Given the location and extensive involvement of the entire uterine wall and a portion of the right fallopian tube, the decision was made to proceed with a hysterectomy (which of note, took ~4-5hrs as it is not a common procedure done at NDH). Ovaries left in situ. Haemostasis achieved, though while intraop, Hgb 3.5 resulted, thus she was transfused 2 units PRBC intraoperatively. (PRBC were used and no autologous transfusion performed...not sure if they are able to autotransfuse in Neno or not.) Uterus was sent to Blantyre for pathological review, but unfortunately those results are not yet available for our review.
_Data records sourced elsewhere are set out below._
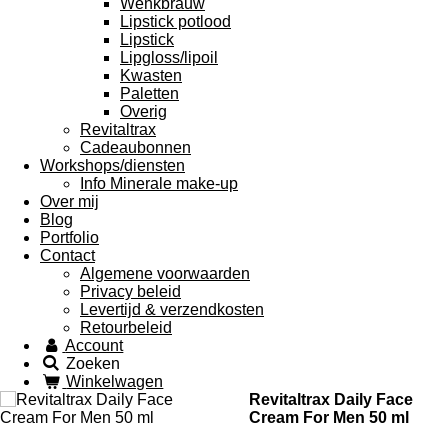
Wenkbrauw
Lipstick potlood
Lipstick
Lipgloss/lipoil
Kwasten
Paletten
Overig
Revitaltrax
Cadeaubonnen
Workshops/diensten
Info Minerale make-up
Over mij
Blog
Portfolio
Contact
Algemene voorwaarden
Privacy beleid
Levertijd & verzendkosten
Retourbeleid
Account
Zoeken
Winkelwagen
Revitaltrax Daily Face
Cream For Men 50 ml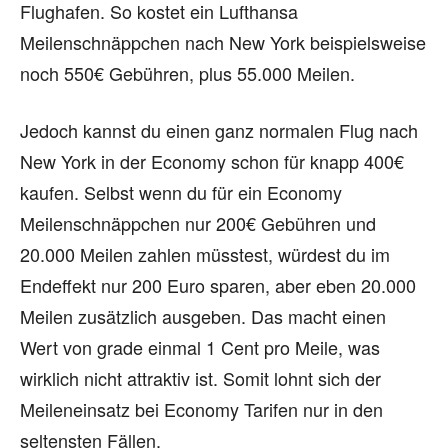
Flughafen. So kostet ein Lufthansa
Meilenschnäppchen nach New York beispielsweise
noch 550€ Gebühren, plus 55.000 Meilen.
Jedoch kannst du einen ganz normalen Flug nach
New York in der Economy schon für knapp 400€
kaufen. Selbst wenn du für ein Economy
Meilenschnäppchen nur 200€ Gebühren und
20.000 Meilen zahlen müsstest, würdest du im
Endeffekt nur 200 Euro sparen, aber eben 20.000
Meilen zusätzlich ausgeben. Das macht einen
Wert von grade einmal 1 Cent pro Meile, was
wirklich nicht attraktiv ist. Somit lohnt sich der
Meileneinsatz bei Economy Tarifen nur in den
seltensten Fällen.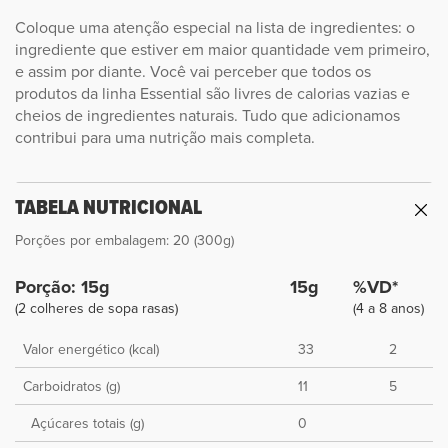
Coloque uma atenção especial na lista de ingredientes: o
ingrediente que estiver em maior quantidade vem primeiro,
e assim por diante. Você vai perceber que todos os
produtos da linha Essential são livres de calorias vazias e
cheios de ingredientes naturais. Tudo que adicionamos
contribui para uma nutrição mais completa.
TABELA NUTRICIONAL
Porções por embalagem: 20 (300g)
Porção: 15g
15g
%VD*
(2 colheres de sopa rasas)
(4 a 8 anos)
Valor energético (kcal)
33
2
Carboidratos (g)
11
5
Açúcares totais (g)
0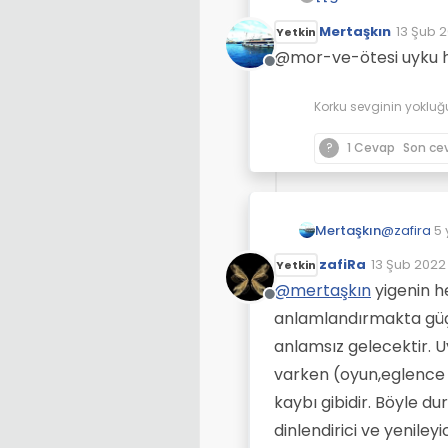
Mertaşkın
13 Şub 2
Yetkin
Son düz
@mor-ve-ötesi uyku hak
Çevrimdışı
Korku sevginin yokluğ
?
1 Cevap
Son ce
Mertaşkın
@
zafira
5 
zafiRa
13 Şub 2022 
Yetkin
Son düzenl
@
mertaşkın
yigenin h
Çevrimdışı
anlamlandırmakta güç
anlamsız gelecektir. 
varken (oyun,eglence v
kaybı gibidir. Böyle d
dinlendirici ve yeniley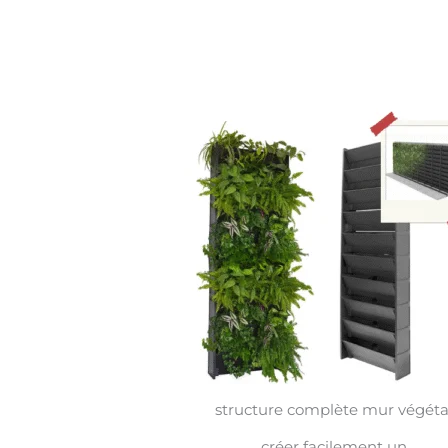
structure complète mur végéta
créer facilement un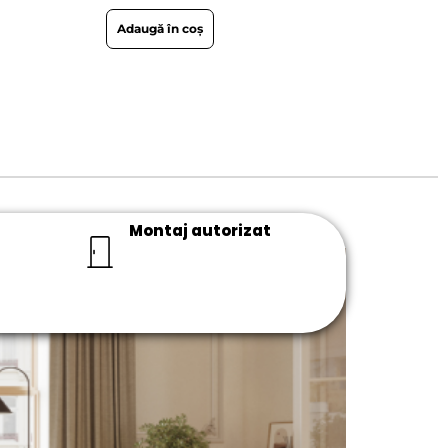
Adaugă în coș
Montaj autorizat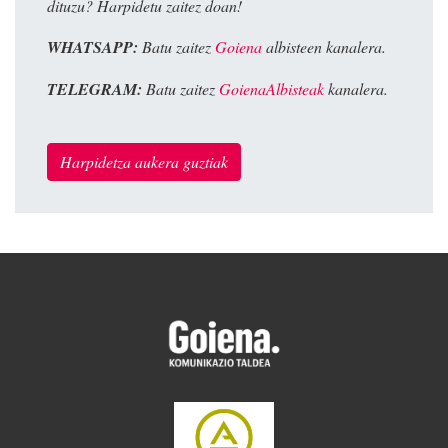
dituzu? Harpidetu zaitez doan!
WHATSAPP:
Batu zaitez
Goiena
albisteen kanalera.
TELEGRAM:
Batu zaitez
GoienaAlbisteak
kanalera.
Harpidetza aukera guztiak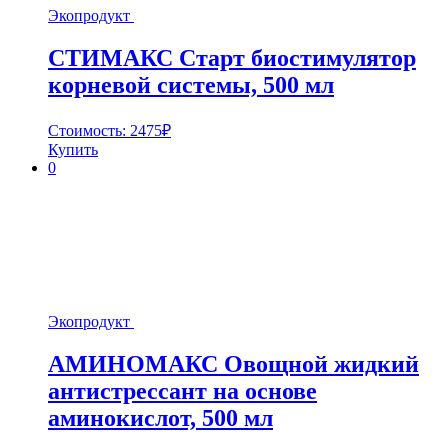
Экопродукт
СТИМАКС Старт биостимулятор
корневой системы, 500 мл
Стоимость:
2475
₽
Купить
0
Экопродукт
АМИНОМАКС Овощной жидкий
антистрессант на основе
аминокислот, 500 мл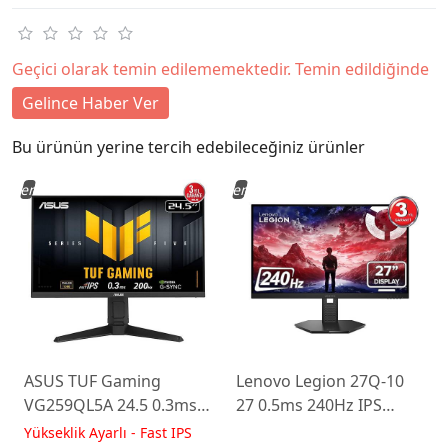
Geçici olarak temin edilememektedir. Temin edildiğinde
Gelince Haber Ver
Bu ürünün yerine tercih edebileceğiniz ürünler
Yeni
Yeni
ASUS TUF Gaming
Lenovo Legion 27Q-10
VG259QL5A 24.5 0.3ms
27 0.5ms 240Hz IPS
200Hz Fast IPS Yükseklik
WLED Pivot Gaming
Yükseklik Ayarlı - Fast IPS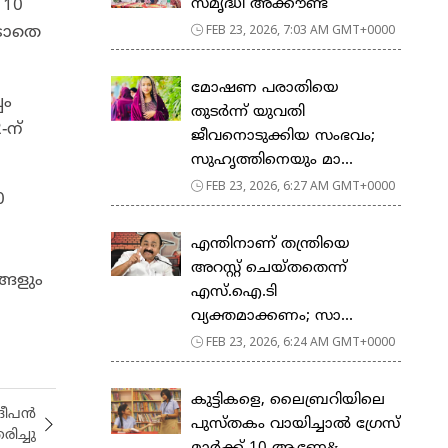
സ​മൃ​ദ്ധി അ​ക്കൗ​ണ്ട്
 10
FEB 23, 2026, 7:03 AM GMT+0000
ൂടാതെ
മോഷണ പരാതിയെ
പം
തുടര്‍ന്ന് യുവതി
-ന്
ജീവനൊടുക്കിയ സംഭവം;
സുഹൃത്തിനെയും മാ...
FEB 23, 2026, 6:27 AM GMT+0000
0
എന്തിനാണ് തന്ത്രിയെ
അറസ്റ്റ് ചെയ്തതെന്ന്
്ങളും
എസ്.ഐ.ടി
വ്യക്തമാക്കണം; സാ...
FEB 23, 2026, 6:24 AM GMT+0000
കുട്ടികളെ, ലൈബ്രറിയിലെ
രദീപൻ
പുസ്തകം വായിച്ചാല്‍ ഗ്രേസ്
രിച്ചു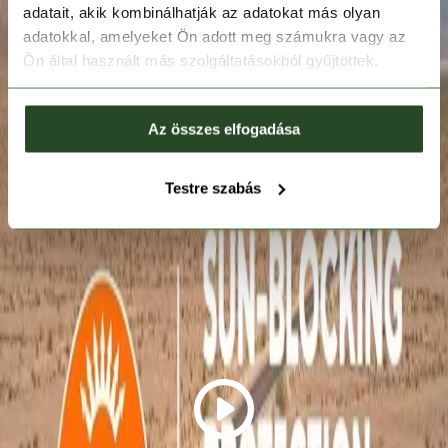
adatait, akik kombinálhatják az adatokat más olyan
adatokkal, amelyeket Ön adott meg számukra vagy az
Ön által használt más szolgáltatásokból gyűjtöttek.
Az összes elfogadása
Testre szabás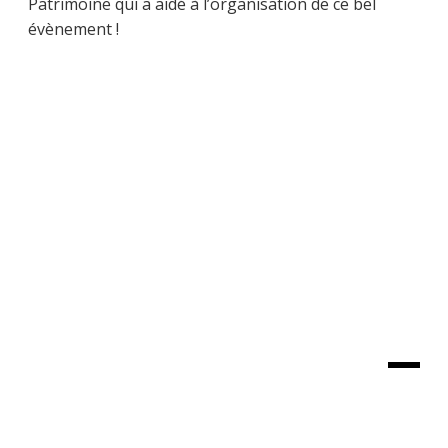
Patrimoine qui a aidé à l’organisation de ce bel
évènement !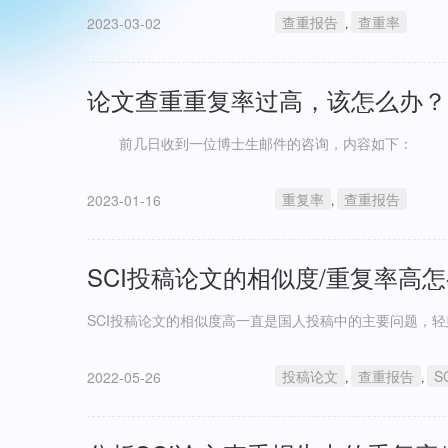
查重报告
查重率
2023-03-02
,
论文查重重复率过高，该怎么办？
前几日收到一位博士生邮件的咨询，内容如下：
重复率
查重报告
2023-01-16
,
SCI投稿论文的相似度/重复率高
SCI投稿论文的相似度高一直是国人投稿中的主要问题，轻
投稿论文
查重报告
S
2022-05-26
,
,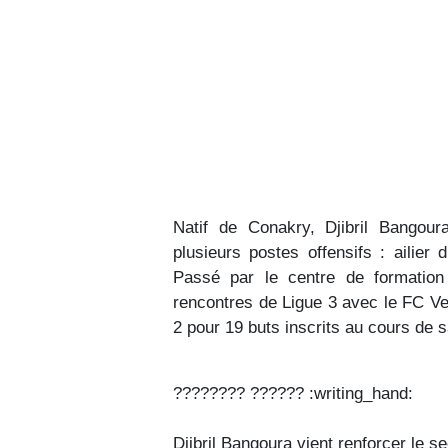
Natif de Conakry, Djibril Bangour
plusieurs postes offensifs : ailier 
Passé par le centre de formation
rencontres de Ligue 3 avec le FC Ver
2 pour 19 buts inscrits au cours de s
???????? ?????? :writing_hand:️
Djibril Bangoura vient renforcer le s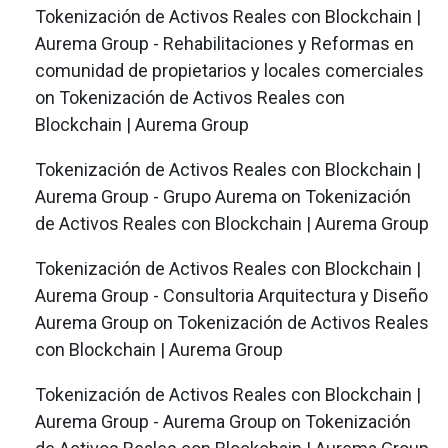
Tokenización de Activos Reales con Blockchain |
Aurema Group - Rehabilitaciones y Reformas en
comunidad de propietarios y locales comerciales
on
Tokenización de Activos Reales con
Blockchain | Aurema Group
Tokenización de Activos Reales con Blockchain |
Aurema Group - Grupo Aurema
on
Tokenización
de Activos Reales con Blockchain | Aurema Group
Tokenización de Activos Reales con Blockchain |
Aurema Group - Consultoria Arquitectura y Diseño
Aurema Group
on
Tokenización de Activos Reales
con Blockchain | Aurema Group
Tokenización de Activos Reales con Blockchain |
Aurema Group - Aurema Group
on
Tokenización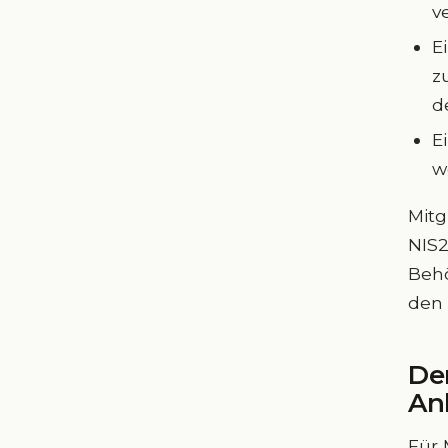
v
E
z
d
E
w
Mitg
NIS2
Behö
den 
De
Anb
Für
Thankfully, the patient tolerated the procedure well. The remainder of her course is as follows.
POD0: Transfused her 3rd unit of PRBC.
POD1: Pain improving, sips of water tolerating, off catheter, stop IVF. Complete LA therapy for malaria.
POD2: Tolerating porridge and voiding well, repeat FBC ordered. Completed 4 days of periop ceftriaxone.
POD3: Pt was discharged and walked out of the hospital with a wave!

To date, we are not aware of the final pathology report. My suspicion after reviewing the differential at length, is that she had a placenta percreta. Hopefully, in the future we will be able to make addendum this case with the final diagnosis.

Sources:
Fan, Y et al. Spontaneous rupture of utero-ovarian vessels in pregnancy. Acta Obstet Ginecol Port 2013;7(3):215-218
Govindarajan, MJ et al. Heterotopic pregnancy in natural conception. BMC Womens Health. 2014; 14: 128.
Gupta, N et al. Placenta Percreta at 17 weeks with consecutive hysterectomy: A Case Report and Review of the Literature. J Hum Reprod Sci. 2008 Jan-Jun; 1(1): 37–38.
Kim, JH et al. Successful Conservative Management of Ruptured Ovarian Cysts with Hemoperitoneum in Healthy Women.
Pateman, K et al. Natural history of ovarian endometrioma in pregnancy. PLoS One. 2014; 9(3): e91171.
Tikkanen, M et al. Placental previa percreta left in situ. Case Rep Obstet Gynecol. 2012; 2012: 734834.